■ REQUIRED WORK:
In the listing below, every line with the word "lines" needs to be copied.

■ INFORMATION:
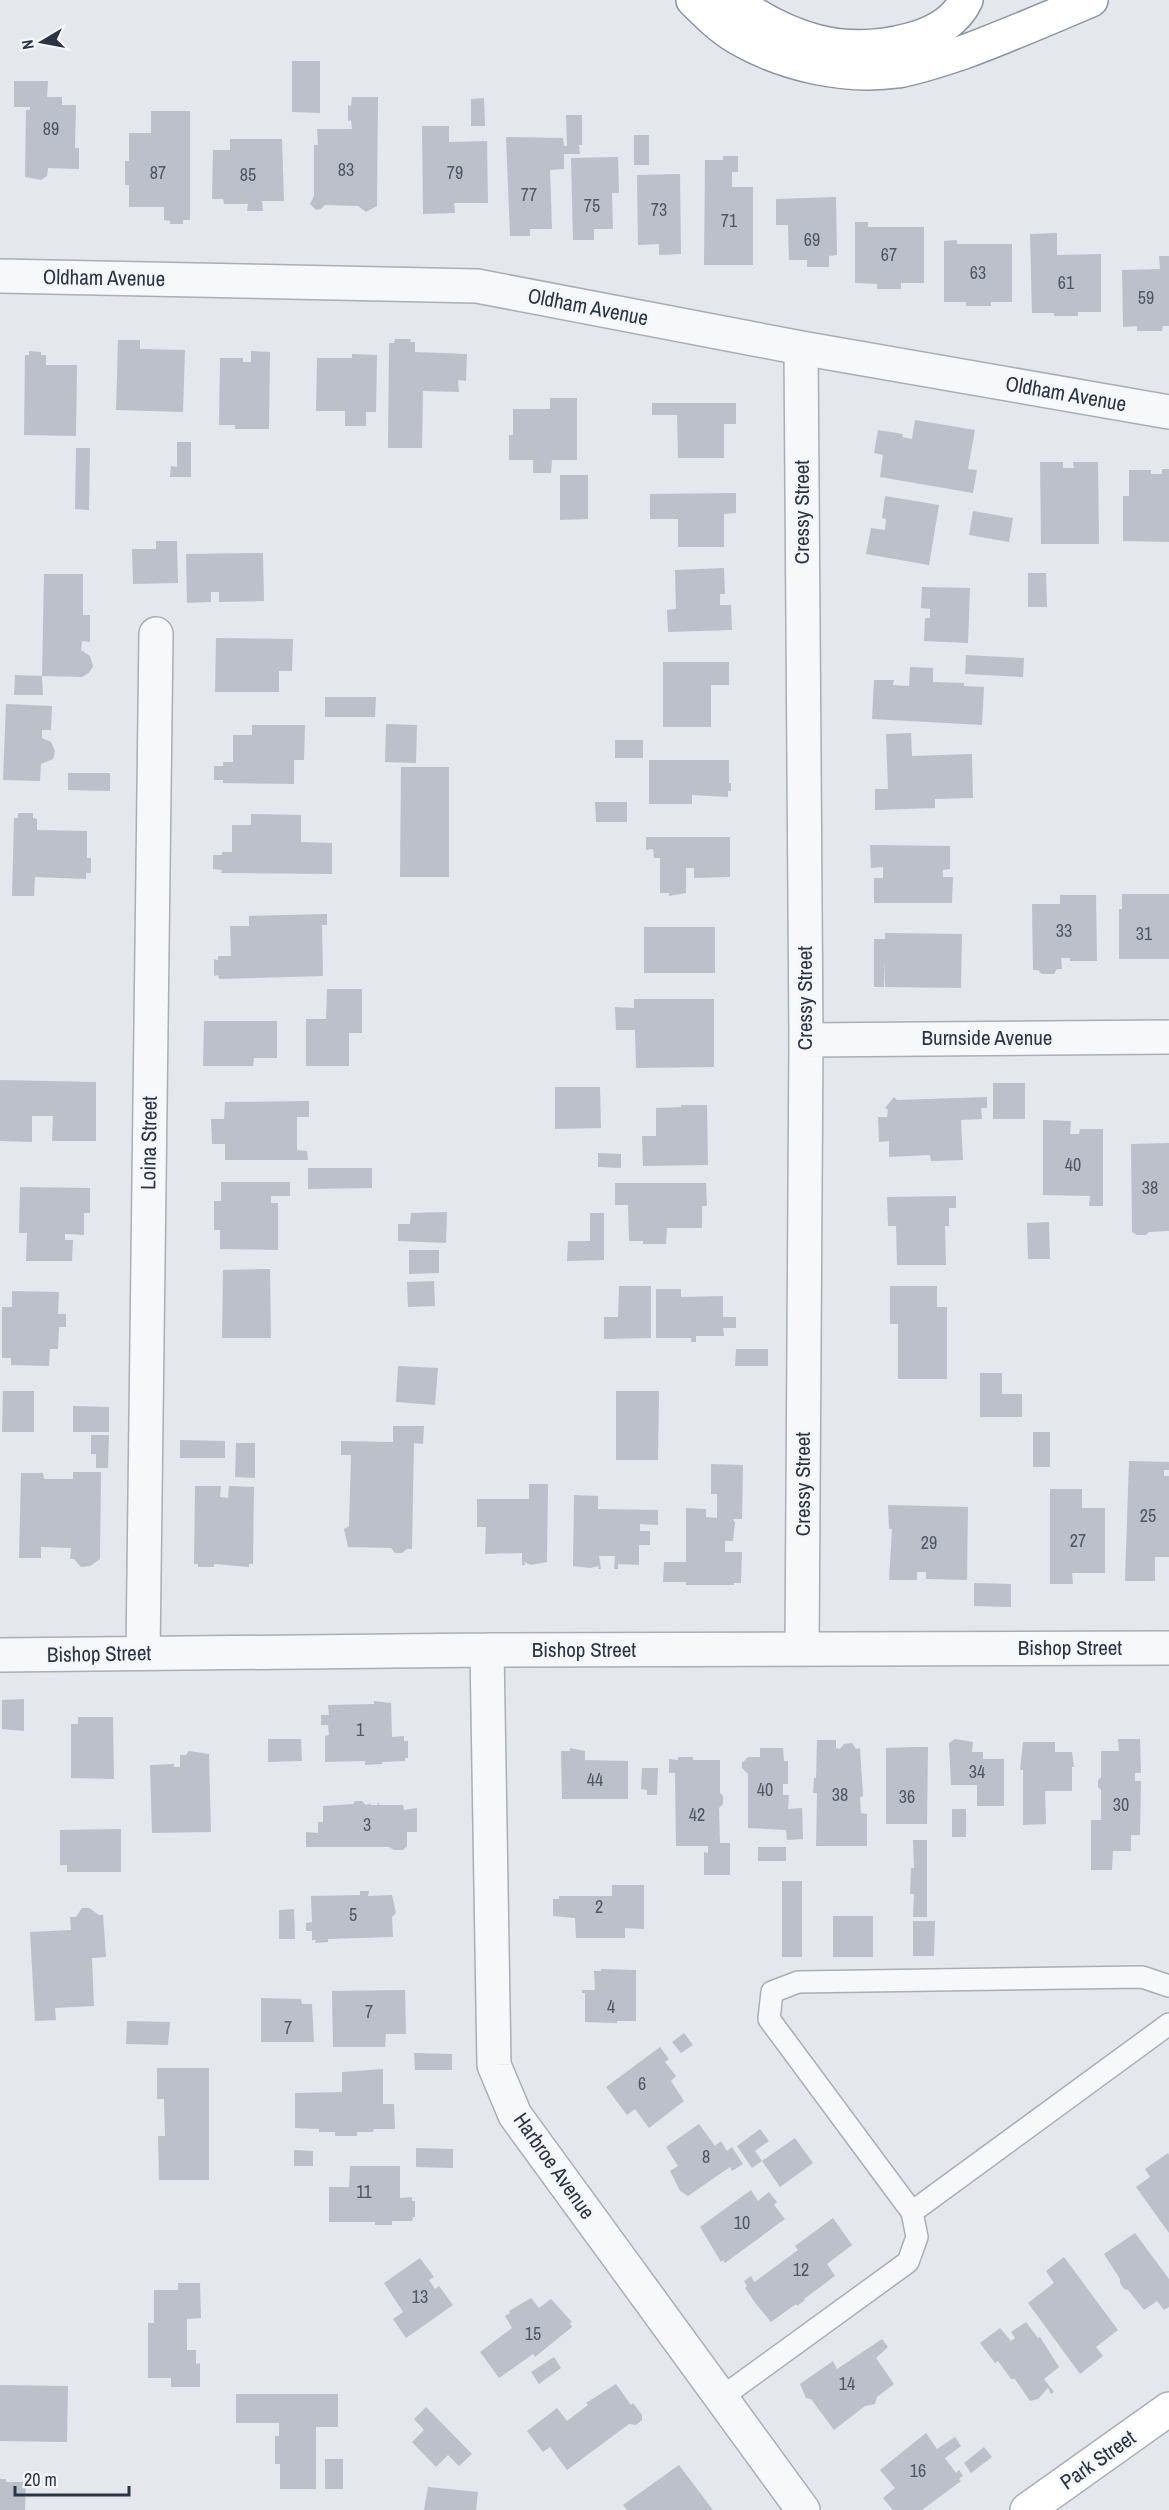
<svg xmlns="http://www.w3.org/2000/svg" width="1169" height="2510" viewBox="0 0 1169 2510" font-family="'Archivo Narrow',sans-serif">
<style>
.building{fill:#bbc0ca}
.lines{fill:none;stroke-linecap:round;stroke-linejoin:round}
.lane-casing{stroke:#a9aeb7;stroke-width:24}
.street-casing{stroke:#a9aeb7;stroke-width:36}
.secondary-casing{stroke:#a9aeb7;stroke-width:36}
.highway-casing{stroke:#8b94a3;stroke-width:36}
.lane{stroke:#f7f8fa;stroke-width:21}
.street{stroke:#f7f8fa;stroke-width:33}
.secondary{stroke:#fff;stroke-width:33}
.highway{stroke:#fff;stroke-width:33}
.labels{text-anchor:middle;stroke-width:5;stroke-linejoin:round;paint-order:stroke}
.number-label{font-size:18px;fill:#4f5766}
.street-label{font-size:21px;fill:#2b3445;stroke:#f4f6f9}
</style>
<rect width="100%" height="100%" fill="#e4e7ec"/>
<path class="building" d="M292 61H320V113L292 112Z
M14 81H48L47 97H62V105H76L75 148H79V169L48 168 47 176 41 180 25 177 26 110H30V107H14Z
M352 97H378L377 206 366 212 358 206 325 205 321 209 316 210 310 204 314 196V145H318L317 129H352L351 120 348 121V105L351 106Z
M484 98 485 126H471V99Z
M151 111H190V220H183V224H170V221L164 220V207H129V185H125V161H129V133H151Z
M566 115H582V145H579L580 154H564V169L550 170 552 229H530V236H510L506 137 563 138 564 146H567Z
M422 126H449V142L487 141 488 203H454L455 213 423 214Z
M634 135H649V165H634Z
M230 139H282L284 201H262L263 211H247L248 204H224L223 199H212L213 150H230Z
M723 156H738V172H732V187H753V265H704L705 160H723Z
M618 157 619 193H612L613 229H594V240H573L571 158Z
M680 174 681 254 659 255V244L638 245 637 175Z
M836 197 837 255 829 256V267H807V260H789L788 225H776V199Z
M855 222H868V227H924V283H901V289H877V284L855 283Z
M1057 233V255L1101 254V312H1078V316H1054V313H1032L1030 234Z
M957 240V244H1012V302H991V306H966V302H944V241Z
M1159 256H1169V326H1163L1162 331H1137V326L1123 327 1122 270 1160 269Z
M395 339H411L410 342H415V352L467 354 466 381 458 380 459 392 423 391 422 448H388L389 343H394Z
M118 340H140V349L185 350 183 412 116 410Z
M29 351 41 352V355H46V365H77L76 436 24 435 25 355H29Z
M251 351 270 352 269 429H235V425H219L220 358H243V362H251Z
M352 354 377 355 376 412H366V426H345V411H316L317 358H352Z
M550 398H577V460H552L551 473H533V460H509V435H513V409H550Z
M652 403H736V424H724V458H678L677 415H652Z
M915 420 975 430 968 469 977 470 973 493 880 477 883 455 874 453 878 430 903 434 902 437 912 439Z
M177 442H191V477H170L171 466 177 467Z
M76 448H90L89 510 75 509Z
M1040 462H1063V468H1074L1073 462H1098L1099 544H1041Z
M1162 469H1169V542L1123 541V496H1129V470H1151V474H1162Z
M560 475H588V519L560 520Z
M736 493V513L724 514V547H678V519H650V494Z
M885 496 939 505 929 565 866 554 871 528 885 530 886 519 882 518Z
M973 511 1013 518 1009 542 969 535Z
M156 541H177L178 583 133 584 132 549H156Z
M263 553 264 601 219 602V592H211V602L187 603 186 554Z
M724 568 725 594H720V605H731L732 630 668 632 667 610 676 609 675 570Z
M1028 573H1046L1047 607H1028Z
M44 574H83V615H90V642L82 641 81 650 90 656 93 666 89 673 82 677 42 676 43 695H14L15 675 42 676Z
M922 587 970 588 968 643 924 641 925 618H930V609L921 608Z
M216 638 293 639 292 671H279V692H215Z
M966 655 1024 658 1023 677 965 674Z
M663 662H729V685H711V727H663Z
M910 667 933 668V682L964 683V686L984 687 982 725 872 719 874 680H894L893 685 909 686Z
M325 697H376L375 717H325Z
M6 704 52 706 51 730H42V738L51 742 55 751 53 759 41 764 40 781 3 780Z
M386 724 417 725 416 763 385 762Z
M252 725H305L304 760H294V784L223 783V780H214V766H223V762H233V735H252Z
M911 733 912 756 972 754 973 798 935 799V808L875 810V789H888L886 734Z
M615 740H643V758H615Z
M649 760H729V783H731V791H728V797L692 795V804H649Z
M401 767H449V877H400Z
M68 773H110V791L68 790Z
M595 802H627V822H596Z
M18 813H33V818L37 819V830L87 831V858H91V873H86V879L35 877 34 896H12L14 818H18Z
M251 814 301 815V842L332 843V874L221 873 222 870 213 869V855H222V852H232V825H251Z
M646 837H730V877L694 878V868H686V893L669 896V893H660V858H654L653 849 646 850Z
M870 845 950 846V869L943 870V877H953L952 903H874V878H883V867L871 868Z
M1122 894H1169V959H1119V909H1122Z
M1060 895H1096L1097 961H1070V958H1061L1062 969H1057L1054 974H1042L1038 970H1033L1032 904H1060Z
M327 914V925H322L323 976 219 979 218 975 214 976V959L218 960V956H231L230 926H249V916Z
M644 927H715V973H644Z
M885 933 962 934 961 988 885 987V960L884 987H874V939H885Z
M327 989H362V1033H349V1066H306V1019H326Z
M634 999H714V1067L636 1068 635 1030H616L615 1007 634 1008Z
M204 1021H277V1058H254L253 1066H203Z
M0 1080 96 1082V1141H52L53 1116H32V1142L0 1141Z
M993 1083H1025V1119H993Z
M555 1087H600L601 1128 555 1129Z
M894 1097 897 1100 987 1097V1108H981L982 1119 961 1120 963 1160 931 1161 930 1155 889 1157V1141L879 1142 878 1117H887L888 1110 885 1108Z
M309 1101V1117H297V1150L307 1151 308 1160H225V1144H212L211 1119H224L225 1102Z
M681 1105H707L708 1165 643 1166 642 1136H656V1108L681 1107Z
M1043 1120 1071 1121 1070 1134H1079L1080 1129H1103V1206H1089L1090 1196 1043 1195Z
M1169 1143V1231L1149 1232 1146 1235H1137L1132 1232 1131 1144Z
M598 1153 621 1154V1168L598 1167Z
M308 1168H372V1188L308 1189Z
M221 1182H290V1196H271V1203H278V1250L220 1249V1230H214V1201H221Z
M615 1183H706L707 1206H702V1228H667L666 1244H643V1241H629L628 1205H615Z
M20 1187 90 1188V1213H84V1235L65 1234V1240H73L72 1261H26L27 1233H19Z
M956 1196V1208H949V1226H945L946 1265H897L896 1226H888L887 1197Z
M447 1212 446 1243 398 1241V1224H410L411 1213Z
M590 1213H604V1260L567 1261 568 1241H590Z
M1049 1222 1050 1259H1028L1027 1223Z
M409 1250H439V1273L409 1274Z
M270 1269 271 1338H222L223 1270Z
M434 1281 435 1306 408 1307 407 1282Z
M619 1286H651V1338L604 1339V1317H618Z
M890 1286H937V1307H947V1379H898V1324H890Z
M656 1289H681V1297L723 1296V1317H736V1328H723L724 1336H696V1342H691V1338H656Z
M12 1291 59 1292 58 1314H66V1327H59L58 1349H50L49 1366 11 1365V1358H2V1307H12Z
M736 1349H768V1366H735Z
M398 1366 438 1368 435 1405 396 1402Z
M980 1373H1002V1394H1022V1417H980Z
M3 1391H34V1432H2Z
M616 1391H659L658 1460H616Z
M73 1406 109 1407V1432H73Z
M393 1426H424L423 1444 414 1443 412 1549H407L402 1553H395L391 1548 348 1547 344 1529 349 1526 351 1455H341V1441L393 1442Z
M1033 1432H1050V1467H1033Z
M91 1435H109L108 1468H96V1454H91Z
M180 1440 225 1441V1458H180Z
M236 1443H255V1478L235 1477Z
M1129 1461 1169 1462V1470H1164V1476H1169V1557H1155V1581H1125Z
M711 1464 743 1465 742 1519H733L735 1523 733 1541H725V1552H742L741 1583H734V1585H686V1582H663L664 1562H686V1508L706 1509V1517L717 1518V1494H711Z
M73 1472H101L100 1559 90 1566 81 1567 74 1559H70L71 1548 41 1547V1558H19L21 1473H43L44 1479H73Z
M529 1484H548L547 1562 531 1565 524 1562 525 1565H522V1553L485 1554 486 1527H477V1499H529Z
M195 1486H221L220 1497 228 1498 229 1486 254 1487 253 1564H249V1567L214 1564V1567H198V1564H194Z
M1050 1489H1082V1508H1105V1573H1072L1073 1584H1050Z
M574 1495 598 1496V1509L658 1510V1525L640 1524V1531H650V1545H639V1565L618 1564V1569H614L615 1556H599L601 1569H598L599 1566 590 1568 573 1566Z
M888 1505 968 1507 967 1580 926 1579V1572H917V1580H889L892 1529H889Z
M974 1583 1011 1584V1607L974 1606Z
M24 1699V1731L2 1729V1700Z
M374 1701 391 1703 392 1737 404 1736V1741H408V1758H405V1761L382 1762V1764L365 1765V1761L325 1762V1736L329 1735 328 1725H321V1715H329L328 1705 374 1704Z
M78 1717H113L114 1779 71 1778V1724H78Z
M268 1739H301L302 1761 268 1762Z
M955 1739 973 1742 972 1752H983V1759H1004V1806H977V1785H951L949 1743Z
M1118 1739H1140L1141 1773H1135V1781H1141L1140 1835H1131V1851H1113L1112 1870H1091V1820H1101V1790L1098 1787V1780L1101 1777V1751H1119Z
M817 1740H836V1748L840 1749 844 1744 852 1743 856 1749 860 1748 863 1796 860 1797 861 1813 867 1814V1846H816L817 1793H813L814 1778H816Z
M1023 1742H1055V1752H1072L1074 1767H1072V1791H1045L1046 1824 1023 1825V1770H1020Z
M913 1747H928L927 1824H886V1748Z
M570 1748 585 1751V1760L628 1761V1799H562L561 1751H570Z
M760 1748H783L784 1761H788V1784H783V1795H789L788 1809 802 1808 803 1839 787 1840 786 1830 748 1828V1774L742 1768V1763L748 1757H760Z
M189 1751 209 1754 211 1832 152 1833 150 1765 174 1764V1767H180V1755H186Z
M678 1757H693V1760H720V1793L723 1796V1804L719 1808 720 1843H730V1875H704V1852L708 1853V1846H676L675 1773H669V1759L678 1760Z
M642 1768H658L657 1795H647V1790L641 1789Z
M355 1801H362L366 1805 371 1803 370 1805H378L377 1802 380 1805H403L404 1810 417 1808V1832H407V1846L403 1850H394L389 1847H306V1832L318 1833V1822H323V1806L353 1804Z
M952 1809H966V1837H952Z
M121 1829V1872H67V1865H60V1830Z
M913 1840H927V1917H913L914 1894H910L911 1868H914Z
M758 1847H786V1861H758Z
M782 1881H802V1957H782Z
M612 1885H644V1929L625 1928V1938H576L575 1918 553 1916V1899H559V1896H612Z
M360 1891H369L368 1896 392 1895 396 1913 392 1917 393 1937 328 1939V1942L315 1943 316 1940H312V1931H306V1923L312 1922 311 1896 360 1895Z
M82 1908H89L99 1915H103L106 1957 92 1958 94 2006 55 2008 56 2020 35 2021 30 1932 71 1930 70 1917H76Z
M294 1909 295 1939H279V1910Z
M833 1916H873V1957H833Z
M913 1921H935L934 1956H913Z
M601 1969 636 1970V2021H617V2023L585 2022V1993H582V1990H595L594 1971H601Z
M405 1990 406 2034H386L385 2047H333L332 1991Z
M261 1998 301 1999 302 2004H312L314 2042H261Z
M127 2021 170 2022 168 2045 126 2044Z
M684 2033 693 2045 681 2053 672 2042Z
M660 2047 669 2059 665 2062 676 2076 671 2081 684 2101 649 2128 635 2109 627 2115 606 2087Z
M414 2053 452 2054V2070H415Z
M157 2068H209V2180H159L158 2136H165L164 2099H157Z
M383 2069V2104H394L395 2129H374L373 2132H357V2136H335V2132H319V2129L295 2128V2093L342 2092V2072Z
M699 2124 715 2146 721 2141 727 2151 732 2147 743 2164 732 2171 730 2167 688 2196 680 2191 670 2171 678 2166 666 2147Z
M760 2129 769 2141 755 2151 762 2161 795 2138 813 2163 780 2187 762 2161 752 2168 737 2146Z
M416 2148 453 2149V2168L416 2167Z
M294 2150 313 2151V2166H294Z
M1168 2153 1169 2155V2233L1136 2187 1150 2177 1145 2169Z
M350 2166H400V2198L412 2197V2201H415V2217H413L412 2221H392V2225H375V2222H329V2187H349Z
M751 2190 758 2201 769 2192 777 2202 774 2205 785 2219 725 2263 723 2260 721 2262 700 2227Z
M833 2218 852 2245 827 2264 835 2276 804 2299 805 2300 797 2306 796 2304 771 2322 756 2304 745 2288 747 2286 744 2281 751 2276 754 2282 756 2281 798 2250 795 2246Z
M1135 2233 1169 2279V2307L1164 2310 1157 2301 1144 2310 1128 2290 1124 2289 1120 2283V2279L1104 2254Z
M1064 2257 1118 2330 1096 2347 1103 2356 1080 2374 1028 2303 1054 2283 1046 2271Z
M420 2258 434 2277 429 2280 435 2289 439 2286 453 2305 406 2338 393 2319 403 2312 384 2283Z
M178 2283H200L201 2318 187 2319V2350H196V2364L200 2363V2387H171V2378H148V2323H154V2290H178Z
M531 2298 539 2308 551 2299 572 2322 570 2323 572 2327 535 2357 533 2354 499 2378 480 2352 512 2328 505 2316 510 2313 509 2311Z
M1026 2322 1038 2338 1040 2337 1059 2367 1044 2379 1054 2392 1051 2394 1048 2388 1038 2399 1030 2401 1015 2379H1011L998 2361 995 2363 980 2343 1000 2328 1011 2341 1015 2338 1011 2332Z
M882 2339 888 2347 876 2358 894 2384 877 2397 875 2404 865 2406 834 2430 811 2399 806 2398 800 2384 833 2361 837 2369Z
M554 2357 561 2368 539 2384 531 2372Z
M616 2384 631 2405 633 2403 642 2415V2420L636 2425 629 2424 567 2470 550 2447 543 2452 527 2431 557 2408 567 2421 588 2405 586 2403Z
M0 2385 68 2386 67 2442 0 2441Z
M236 2394H338V2427H316V2489H280V2464H275V2436H279V2423H236Z
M426 2407 472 2454 459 2466 448 2455 436 2467 412 2442 424 2430 414 2419Z
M926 2433 937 2449 955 2437 961 2446 945 2458 956 2473 959 2470 963 2476 959 2479 961 2481 922 2510H893L883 2498 895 2488 880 2470Z
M984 2447 992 2457 971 2473 964 2463Z
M325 2459H343V2489H325Z
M679 2465 713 2510H627L623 2505Z
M0 2479H6V2482H26L25 2510H0Z
M428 2487 478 2492 476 2510H424Z"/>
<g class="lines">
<g class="lane-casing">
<path id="lane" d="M912 2212 1169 2024
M722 2397 908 2262 917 2237 912 2212 769 2019 772 1992 798 1982 1142 1977 1169 1986"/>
</g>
<g class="street-casing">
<path id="street" d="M0 276 477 286 801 348 1169 412
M801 348 806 1040 802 1649
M806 1040 1169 1037
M487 1650 494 2065 515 2115 803 2510
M143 1653 156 634
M0 1655 487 1650 1169 1648"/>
</g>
<g class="secondary-casing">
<path id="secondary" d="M1027 2510 1169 2409"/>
</g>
<g class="highway-casing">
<path id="highway" d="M693 0C707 14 721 28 738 38 785 65 844 78 898 71 920 67 943 59 964 52 1007 36 1049 18 1091 0
M733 0C787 39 843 58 909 40 933 34 955 23 966 0"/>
</g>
<use href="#lane" class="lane"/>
<use href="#street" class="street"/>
<use href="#secondary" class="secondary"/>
<use href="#highway" class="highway"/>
</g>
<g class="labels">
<g class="number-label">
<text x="51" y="135">89</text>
<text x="346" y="176">83</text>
<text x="158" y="179">87</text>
<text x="455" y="179">79</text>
<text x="248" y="181">85</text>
<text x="529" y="201">77</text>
<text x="592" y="212">75</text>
<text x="659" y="216">73</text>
<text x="729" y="227">71</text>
<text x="812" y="246">69</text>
<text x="889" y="261">67</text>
<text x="978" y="279">63</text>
<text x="1066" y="289">61</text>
<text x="1146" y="304">59</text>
<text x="1064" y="937">33</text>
<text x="1144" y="940">31</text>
<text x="1073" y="1171">40</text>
<text x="1150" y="1194">38</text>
<text x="1148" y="1522">25</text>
<text x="1078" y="1547">27</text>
<text x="929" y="1549">29</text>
<text x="360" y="1736">1</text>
<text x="977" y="1778">34</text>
<text x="595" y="1786">44</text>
<text x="765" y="1796">40</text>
<text x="840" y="1801">38</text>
<text x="907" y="1803">36</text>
<text x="1121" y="1811">30</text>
<text x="697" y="1821">42</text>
<text x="367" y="1831">3</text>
<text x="599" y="1913">2</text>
<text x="353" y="1921">5</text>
<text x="611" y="2013">4</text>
<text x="369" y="2018">7</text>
<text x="288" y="2034">7</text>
<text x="642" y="2090">6</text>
<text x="706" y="2163">8</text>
<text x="364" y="2198">11</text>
<text x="742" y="2229">10</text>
<text x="801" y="2276">12</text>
<text x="420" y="2303">13</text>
<text x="533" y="2340">15</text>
<text x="847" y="2390">14</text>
<text x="918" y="2477">16</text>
</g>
<g class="street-label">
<text transform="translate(104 278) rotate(1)" y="7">Oldham Avenue</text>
<text transform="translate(588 307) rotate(11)" y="7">Oldham Avenue</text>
<text transform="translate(1066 394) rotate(10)" y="7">Oldham Avenue</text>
<text transform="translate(802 512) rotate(-90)" y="7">Cressy Street</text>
<text transform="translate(805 998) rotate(-90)" y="7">Cressy Street</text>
<text x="987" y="1045">Burnside Avenue</text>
<text transform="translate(149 1143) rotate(-89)" y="7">Loina Street</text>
<text transform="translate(803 1484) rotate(-90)" y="7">Cressy Street</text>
<text x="1070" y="1655">Bishop Street</text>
<text x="584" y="1657">Bishop Street</text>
<text transform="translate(99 1654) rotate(-1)" y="7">Bishop Street</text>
<text transform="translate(554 2166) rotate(55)" y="7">Harbroe Avenue</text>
<text transform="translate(1098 2460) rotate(-35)" y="7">Park Street</text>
</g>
</g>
<g transform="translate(42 42) rotate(260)" stroke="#f4f6f9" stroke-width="4.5" paint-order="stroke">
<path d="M0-4.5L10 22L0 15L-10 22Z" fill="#2b3445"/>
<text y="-9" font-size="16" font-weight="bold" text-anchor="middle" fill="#2b3445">N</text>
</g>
<path d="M15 2486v9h114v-9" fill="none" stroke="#2b3445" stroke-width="3"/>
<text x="24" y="2486" font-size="18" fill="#2b3445" stroke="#f4f6f9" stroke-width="4.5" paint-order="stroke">20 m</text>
</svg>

■ REPLY:
.lines{fill:none;stroke-linecap:round;stroke-linejoin:round}
<g class="lines">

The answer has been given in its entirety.